_RAW DATA:_

——————

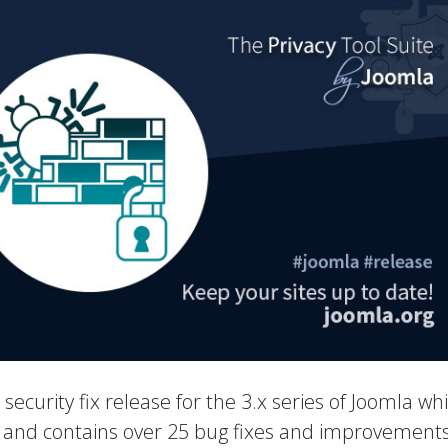
a security fix release for the 3.x series of Joomla wh
es and contains over 25 bug fixes and improvements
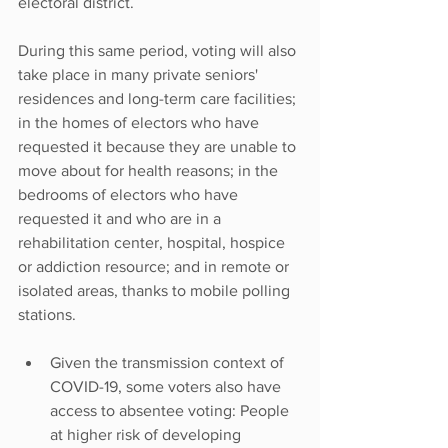
electoral district.
During this same period, voting will also 
take place in many private seniors' 
residences and long-term care facilities; 
in the homes of electors who have 
requested it because they are unable to 
move about for health reasons; in the 
bedrooms of electors who have 
requested it and who are in a 
rehabilitation center, hospital, hospice 
or addiction resource; and in remote or 
isolated areas, thanks to mobile polling 
stations.
Given the transmission context of 
COVID-19, some voters also have 
access to absentee voting: People 
at higher risk of developing 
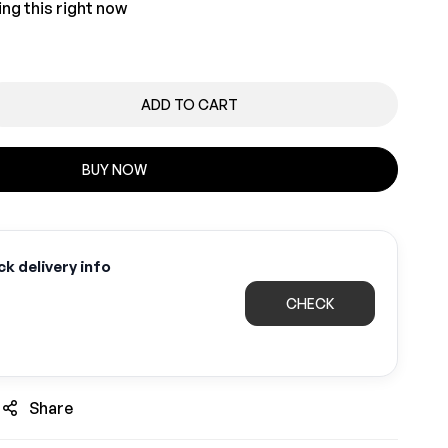
ng this right now
ADD TO CART
BUY NOW
k delivery info
CHECK
Share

——————

_ACTIVITY:_ Reproduce the text read from all of the records above without changing a word or a line break, and leave the pictures out of your answer.

_ANSWER BOX:_
a security fix release for the 3.x series of Joomla wh
es and contains over 25 bug fixes and improvements
electoral district.
During this same period, voting will also 
take place in many private seniors' 
residences and long-term care facilities; 
in the homes of electors who have 
requested it because they are unable to 
move about for health reasons; in the 
bedrooms of electors who have 
requested it and who are in a 
rehabilitation center, hospital, hospice 
or addiction resource; and in remote or 
isolated areas, thanks to mobile polling 
stations.
Given the transmission context of 
COVID-19, some voters also have 
access to absentee voting: People 
at higher risk of developing 
ng this right now
ADD TO CART
BUY NOW
k delivery info
CHECK
Share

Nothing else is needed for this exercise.